Troy: “We had a mystery reader today.”
Me: “Oh yeah. What book did they read?”
Troy: “It was a book about how you were made.”
Me: “Me personally?”
Troy: “Yes…well, no. It was about how everyone was made.”
Me: “I see. And how were we made?”
Troy: “From dirt.”
Me: “We sure are. Anything else?”
Troy: “I think that’s it.”
Me: “Well, I can tell you how I was made. God gathered some dirt together and then He spit on it to make it stick. Then, He said, ‘We need to bring this pile of dirt to life.’ And then, He sat on my face and farted. I gasped to life, coughing and gagging. I asked Him what that smell as. And God smiled, lifted His hand, and said, ‘Welcome to the world. Be prepared for this to happen to you throughout your life!’ And that’s exactly what’s happened to me. Everyone has farted in my face my entire life.”
Troy [laughing hysterically]: “I farted on your face!”
Me: “Exactly!
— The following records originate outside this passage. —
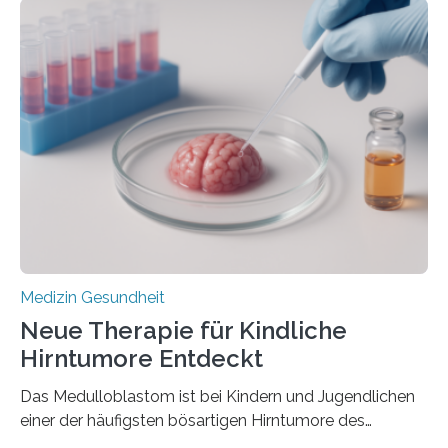
im Journal Circulation, warum der Energietransport bei
der Hypertrophen Kardiomyopathie (HCM) versagen
kann und wie sich durch eine Verringerung der
Herzbelastung und des oxidativen Stresses
Rhythmusstörungen reduzieren lassen. Würzburg. Die
hypertrophe Kardiomyopathie (HCM) ist die häufigste
erblich bedingte Herzerkrankung. Sie führt dazu, dass
sich die linke Herzkammer verdickt, der Herzmuskel zu
stark kontrahiert…
Medizin Gesundheit
Neue Therapie für Kindliche
Hirntumore Entdeckt
Das Medulloblastom ist bei Kindern und Jugendlichen
einer der häufigsten bösartigen Hirntumore des
Zentralen Nervensystems. Etwa 70 bis 80 Prozent der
So did Uncle K and mama. Which leads us to an interesting point, Troy. If God created everything, then that means He created farts too.”
Troy [laughing]: “God didn’t create farts!”
Me: “Sure He did. He created everything. If He didn’t, then who did?”
Troy: “I don’t know. Maybe He just put gas in our bellies, which turned into a fart.”
Me: “That’s a fart! It’s the same thing.”